Open Refine tutorial: How to calculate facet aggregates
OpenRefine continues to be an excellent interactive data cleaning tool. After using it for a few years, I continue to learn new ways that it can be used. I recently learnt how to emulate the SQL grouping functionality. I’ll go through the steps below using a simple contrived dataset that I created. The dataset has four columns, City, PropertyID, value, size.
If this table were in a relational database, I could ask the following questions:
- What is the total value of all property in a specific city?
- What is the average square metre value in each city?
The first step to calculating the total value of property per city is to sort all the rows by the city name.
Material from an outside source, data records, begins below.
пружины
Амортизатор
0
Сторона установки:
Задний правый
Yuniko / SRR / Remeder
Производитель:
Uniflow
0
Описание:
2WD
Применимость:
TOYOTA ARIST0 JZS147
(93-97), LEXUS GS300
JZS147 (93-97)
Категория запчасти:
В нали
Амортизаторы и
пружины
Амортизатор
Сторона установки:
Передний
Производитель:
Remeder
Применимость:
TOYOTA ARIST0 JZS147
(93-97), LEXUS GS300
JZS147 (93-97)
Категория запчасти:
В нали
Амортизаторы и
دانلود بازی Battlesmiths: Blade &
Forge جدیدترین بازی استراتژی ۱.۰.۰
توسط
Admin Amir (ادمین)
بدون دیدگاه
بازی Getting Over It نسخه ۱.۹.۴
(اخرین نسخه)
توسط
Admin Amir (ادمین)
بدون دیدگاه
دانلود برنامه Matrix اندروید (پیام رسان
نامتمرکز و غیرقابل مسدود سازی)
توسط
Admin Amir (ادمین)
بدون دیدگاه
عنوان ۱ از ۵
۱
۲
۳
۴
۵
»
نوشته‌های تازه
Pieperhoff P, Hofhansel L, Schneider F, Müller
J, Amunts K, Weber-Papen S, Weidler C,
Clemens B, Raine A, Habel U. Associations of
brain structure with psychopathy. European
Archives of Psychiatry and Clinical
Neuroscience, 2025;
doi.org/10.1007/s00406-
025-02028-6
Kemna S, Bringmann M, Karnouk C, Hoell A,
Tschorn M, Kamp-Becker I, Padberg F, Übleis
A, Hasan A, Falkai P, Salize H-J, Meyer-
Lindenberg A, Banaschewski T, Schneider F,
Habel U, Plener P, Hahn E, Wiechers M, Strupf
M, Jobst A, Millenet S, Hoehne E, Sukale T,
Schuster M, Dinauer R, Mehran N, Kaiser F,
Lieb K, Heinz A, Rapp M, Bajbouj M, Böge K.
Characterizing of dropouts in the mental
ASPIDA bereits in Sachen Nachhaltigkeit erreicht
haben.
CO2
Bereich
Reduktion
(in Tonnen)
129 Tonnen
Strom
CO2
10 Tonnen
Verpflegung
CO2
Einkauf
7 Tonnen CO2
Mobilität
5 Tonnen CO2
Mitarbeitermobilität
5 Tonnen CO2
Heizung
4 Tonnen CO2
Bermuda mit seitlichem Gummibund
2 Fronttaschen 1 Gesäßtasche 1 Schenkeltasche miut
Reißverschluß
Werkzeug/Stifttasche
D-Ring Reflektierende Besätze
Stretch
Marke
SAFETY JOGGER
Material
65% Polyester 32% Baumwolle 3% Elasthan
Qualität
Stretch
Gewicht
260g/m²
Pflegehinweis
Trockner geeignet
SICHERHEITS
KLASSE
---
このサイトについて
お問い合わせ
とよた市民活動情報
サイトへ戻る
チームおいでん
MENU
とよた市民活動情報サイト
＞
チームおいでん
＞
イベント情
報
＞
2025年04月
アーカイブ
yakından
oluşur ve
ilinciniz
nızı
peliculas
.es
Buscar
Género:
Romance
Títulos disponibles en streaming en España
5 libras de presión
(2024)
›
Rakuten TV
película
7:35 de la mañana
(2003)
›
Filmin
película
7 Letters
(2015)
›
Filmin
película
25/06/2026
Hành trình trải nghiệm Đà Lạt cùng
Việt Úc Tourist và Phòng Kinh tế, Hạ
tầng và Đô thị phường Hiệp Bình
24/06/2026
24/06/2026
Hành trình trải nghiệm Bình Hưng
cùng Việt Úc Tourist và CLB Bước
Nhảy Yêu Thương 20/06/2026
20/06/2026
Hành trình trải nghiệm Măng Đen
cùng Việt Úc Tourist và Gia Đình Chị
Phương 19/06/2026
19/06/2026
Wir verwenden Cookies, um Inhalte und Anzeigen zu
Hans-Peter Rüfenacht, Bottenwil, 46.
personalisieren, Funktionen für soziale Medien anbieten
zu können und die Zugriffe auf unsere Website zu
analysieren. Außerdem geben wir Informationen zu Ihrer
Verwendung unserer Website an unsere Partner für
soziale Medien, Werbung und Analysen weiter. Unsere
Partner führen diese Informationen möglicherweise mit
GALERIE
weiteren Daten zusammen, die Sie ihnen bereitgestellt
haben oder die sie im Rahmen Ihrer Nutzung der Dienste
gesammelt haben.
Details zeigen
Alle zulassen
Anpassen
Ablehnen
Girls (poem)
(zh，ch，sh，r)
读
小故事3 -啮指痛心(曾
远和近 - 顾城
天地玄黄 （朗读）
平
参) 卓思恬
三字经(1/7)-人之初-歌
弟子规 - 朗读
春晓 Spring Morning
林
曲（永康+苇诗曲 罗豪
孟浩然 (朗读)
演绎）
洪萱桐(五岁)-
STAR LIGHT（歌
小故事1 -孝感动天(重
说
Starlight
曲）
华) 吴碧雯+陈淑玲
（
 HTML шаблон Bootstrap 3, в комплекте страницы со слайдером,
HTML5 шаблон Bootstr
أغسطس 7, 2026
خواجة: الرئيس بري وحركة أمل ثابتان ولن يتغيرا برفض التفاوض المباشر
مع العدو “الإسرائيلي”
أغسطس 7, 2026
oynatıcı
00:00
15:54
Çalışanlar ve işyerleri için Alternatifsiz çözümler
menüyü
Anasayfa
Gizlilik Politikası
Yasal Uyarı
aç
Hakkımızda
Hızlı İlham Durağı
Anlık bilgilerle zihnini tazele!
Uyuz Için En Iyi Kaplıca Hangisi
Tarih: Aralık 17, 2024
Simply sorting gives us a view of the data. The underlying dataset has not yet been sorted. We need to change the underlying order before moving onto the next step. At the top of the screen you will see an option for permanently reording the dataset.
This now sets us up to convert the rows into records. You will notice two links at the top of the screen named rows and records. Rows is currently selected, showing 229 separate rows. Records represent multi-row values. A record is defined by a group of sequential sorted rows where the first column contains a single value, followed by a number of rows with blank values in the first column. To achieve this we use the blank down function.
Now select the record function.
We now have only 8 records, one per city. Buffalo City for example is a single record with 24 rows.
We can now apply functions to all of the values in this record. To calculate the total value we first make sure that our value column is a number (it is stored as text by default).
Then create a new column and calculate the sum of all the value cells in that record.
This column now contains the total value that we want.
We can now remove the old value column
Unfortunately it is duplicated a number of times per record. We can easily remove the duplicates by changing back to rows and faceting the City column by blanks and select only the blank rows.
Remove all the matching rows and reset the facet
This technique is quite useful for cleaning duplicate rows in general. I hope this brief tutorial is valuable to someone.